- _Text passage_:

>>>>

Symptoms and Complications of Ascites
Abdominal swelling, swelling of hands and feet, shortness of breath, fatigue and weakness are the usual clinical features of a patient with ascites. Infection, causing Spontaneous Bacterial Peritonitis is the main complication.
A patient with Ascites may have the following symptoms-
- Increase in abdominal girth and swelling of the abdomen.
- Swelling of hands and feet
- Shortness of breath
- Severe fatigue and weakness
- Frequent heartburn and fullness after eating
- Change in bowel function
- Back pain
- Fever and abdominal pain in case of infection.
On examination, the following features may be observed-
- A full bulging abdomen is seen
- Shifting dullness: The dull sound that the physician elicits on tapping the abdomen shifts as the patient shifts his position, indicating the presence of fluid in the abdomen.
- Abdominal wall hernias may be present
- Patient is undernourished and shows muscle wasting
- The patient may show some features of portal hypertension, which include dilated veins in the palms and around the umbilicus, and enlargement of the spleen.
Complications of Ascites include:
Infection of the ascitic fluid can be spontaneous or secondary to an intra-abdominal surgical procedure.
- Spontaneous Bacterial Peritonitis is a spontaneous, severe bacterial infection of the ascitic fluid without an intraabdominal cause. The bacteria spread to the ascitic fluid from the gut.
Over 90% of the ascitic fluid infections are spontaneous
- Surgery or procedures used to drain ascitic fluid can also cause infection.
2. Hepatorenal Syndrome
Some patients with advanced cirrhosis and Ascites may suffer from kidney failure.
3. Hepatic Encephalopathy
This is a serious complication and is defined as an alteration in mental status and cognitive function which occurs in the presence of liver failure.
Certain toxins from the gut reach the brain because they cannot be removed by the sick liver. An increase in the ammonia levels play a role in causing the symptoms associated with hepatic encephalopathy.
4. Tense Ascites
Sometimes patients with ascites do not report to the physician until the pressure caused by the accumulated fluid causes difficulty in breathing. This then requires to be drained urgently.
5. Abdominal wall hernias
Umbilical or incisional hernias are common in patients with ascites. In general, these patients should avoid surgery and wear an abdominal binder.
6. Pleural Effusions
Accumulation of fluid just outside the lungs is called pleural effusion. It is common in patients with cirrhosis and ascites, especially on the right side. When it is large enough to obscure the right lung, it is called hepatic hydrothorax. Tuberculosis and pancreatitis should be considered when the effusion is left sided.
- Guarner C, Runyon BA. Ascites. In: McNally PR,eds GI/Liver Secrets Plus, 4th edition, New Delhi: Elsevier, 2011:217.
- Runyon BA, Ascites and Spontaneous Bacterial Peritonitis. In: Schiff ER, Madddrey WC, Sorrell MF eds Schiff’s Diseases of the Liver, 11th edition, New Delhi: Wiley-Blackwell,2012:393
- Volk ML, Fisher N, Fontana RJ. Patient Knowledge About Disease Self-Management in Cirrhosis The Am J of Gastroenterol 2013 ; 108: 302-305.

<<<<

- _Requirement 1_:
From the ascites text, return verbatim the part that opens with the words containing "- Swelling of" and closes with "in the abdomen.".
- _Requirement 2_:
In the text on ascites, what share of ascitic fluid infections are spontaneous?

- _Data section_:
>>>>

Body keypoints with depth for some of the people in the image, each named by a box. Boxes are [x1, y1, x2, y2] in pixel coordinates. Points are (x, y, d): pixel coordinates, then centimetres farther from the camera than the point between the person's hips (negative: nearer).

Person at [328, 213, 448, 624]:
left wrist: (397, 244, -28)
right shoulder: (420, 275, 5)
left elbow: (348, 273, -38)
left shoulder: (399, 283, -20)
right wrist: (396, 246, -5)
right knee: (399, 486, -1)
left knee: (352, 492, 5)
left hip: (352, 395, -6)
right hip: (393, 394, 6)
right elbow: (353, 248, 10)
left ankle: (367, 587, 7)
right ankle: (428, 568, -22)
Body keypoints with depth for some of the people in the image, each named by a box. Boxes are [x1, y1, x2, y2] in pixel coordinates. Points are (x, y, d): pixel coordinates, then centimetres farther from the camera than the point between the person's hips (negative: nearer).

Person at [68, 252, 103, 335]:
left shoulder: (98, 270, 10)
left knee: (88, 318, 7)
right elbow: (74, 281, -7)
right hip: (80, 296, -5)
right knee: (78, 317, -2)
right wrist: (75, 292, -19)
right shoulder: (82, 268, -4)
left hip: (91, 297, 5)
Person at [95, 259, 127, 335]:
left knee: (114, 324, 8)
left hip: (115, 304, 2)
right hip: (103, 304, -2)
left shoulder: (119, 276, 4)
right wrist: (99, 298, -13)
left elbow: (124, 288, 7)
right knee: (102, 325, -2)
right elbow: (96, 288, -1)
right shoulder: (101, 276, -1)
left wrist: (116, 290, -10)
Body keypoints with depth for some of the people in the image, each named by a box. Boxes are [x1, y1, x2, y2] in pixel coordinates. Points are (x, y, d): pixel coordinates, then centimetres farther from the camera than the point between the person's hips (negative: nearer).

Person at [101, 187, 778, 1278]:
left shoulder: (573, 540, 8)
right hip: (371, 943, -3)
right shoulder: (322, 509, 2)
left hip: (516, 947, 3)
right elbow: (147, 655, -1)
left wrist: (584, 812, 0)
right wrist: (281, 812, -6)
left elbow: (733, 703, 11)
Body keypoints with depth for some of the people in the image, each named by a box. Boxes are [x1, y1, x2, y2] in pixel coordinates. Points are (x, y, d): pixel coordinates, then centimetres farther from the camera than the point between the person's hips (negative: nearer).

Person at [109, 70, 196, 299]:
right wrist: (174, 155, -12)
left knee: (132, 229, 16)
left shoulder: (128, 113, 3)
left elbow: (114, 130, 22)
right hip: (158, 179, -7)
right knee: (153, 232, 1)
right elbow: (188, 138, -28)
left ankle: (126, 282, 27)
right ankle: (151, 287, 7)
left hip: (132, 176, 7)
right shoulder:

<<<<

- _Solution 1_:
- Swelling of hands and feet
- Shortness of breath
- Severe fatigue and weakness
- Frequent heartburn and fullness after eating
- Change in bowel function
- Back pain
- Fever and abdominal pain in case of infection.
On examination, the following features may be observed-
- A full bulging abdomen is seen
- Shifting dullness: The dull sound that the physician elicits on tapping the abdomen shifts as the patient shifts his position, indicating the presence of fluid in the abdomen.

- _Solution 2_:
Over 90%.